The sense of continuity running through the separate cultures is remarkable. There are the common figures of the gods: the Feathered Serpent, which makes its earliest appearance with the Olmecs, is refigured by almost every subsequent culture and eventually evoked by the green quetzal-feather headdress allegedly belonging to the Aztec ruler Moctezuma, which was sent by Cortés to the king of Spain (a modern replica is displayed here; the original, which was illustrated in the November 2017 issue of Apollo, is now in the Weltmuseum in Vienna). Then there are the imagery and techniques that thread together Mesoamerican cultures: stylised animal forms, figurines carved from jade or stone, or modelled in clay, masks of humans and gods, incised standing stones, and the heavy paraphernalia of the ubiquitous ball game, with its tiny hoop through which it seems impossible that the rubber sphere ever passed. Hanging over the displays, large paintings show scenes of ancient life and provide a visual backdrop, such as the idealised view by Luis Covarrubias of the Aztec city of Tenochtitlan, floating like a Mexican Venice on Lake Texcoco, based, the label reads, ‘on descriptions bequeathed by Hernán Cortés, Bernal Díaz del Castillo, and other soldiers who, in their chronicles, depicted these indigenous cities before their destruction’.

Replica of the Temple of the Feathered Serpent in the Teohuacán gallery at the Museo Nacional de Antropología.

The story is thrillingly and convincingly told, giving the sense of a scientific mission of research into the past and of the destiny narrative of the Indian people. What would now be termed ‘identity politics’ on such a vast scale is surely a liberating force, yet also potentially isolating from more global contexts. What is striking about many of the objects on display are the parallels that can be drawn with other world cultures – with pre-Tang Chinese art, with African sculpture, or with the art of the Celtic or archaic Greek worlds.
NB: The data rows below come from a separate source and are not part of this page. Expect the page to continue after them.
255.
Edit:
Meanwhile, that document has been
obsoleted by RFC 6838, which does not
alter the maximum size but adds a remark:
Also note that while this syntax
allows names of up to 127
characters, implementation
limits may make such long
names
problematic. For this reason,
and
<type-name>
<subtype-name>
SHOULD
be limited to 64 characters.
Shortly after the Museo Nacional de Antropología opened, the Museo Nacional de las Culturas del Mundo was inaugurated in the centre of Mexico City, with the task of showing world cultures; and, as the Mesoamerican expert Megan O’Neil informed me, when I raised the question of isolation, displays at Chapultepec itself have over the years drawn precisely these connections.

The achievement of the Museo Nacional de Antropología, and the grounds for its world-leading status, is to show how anthropology and scientific research can be used not only to define cultures, but also to connect them – and in so doing, move beyond the limits of using identity as a guiding principle of museum display.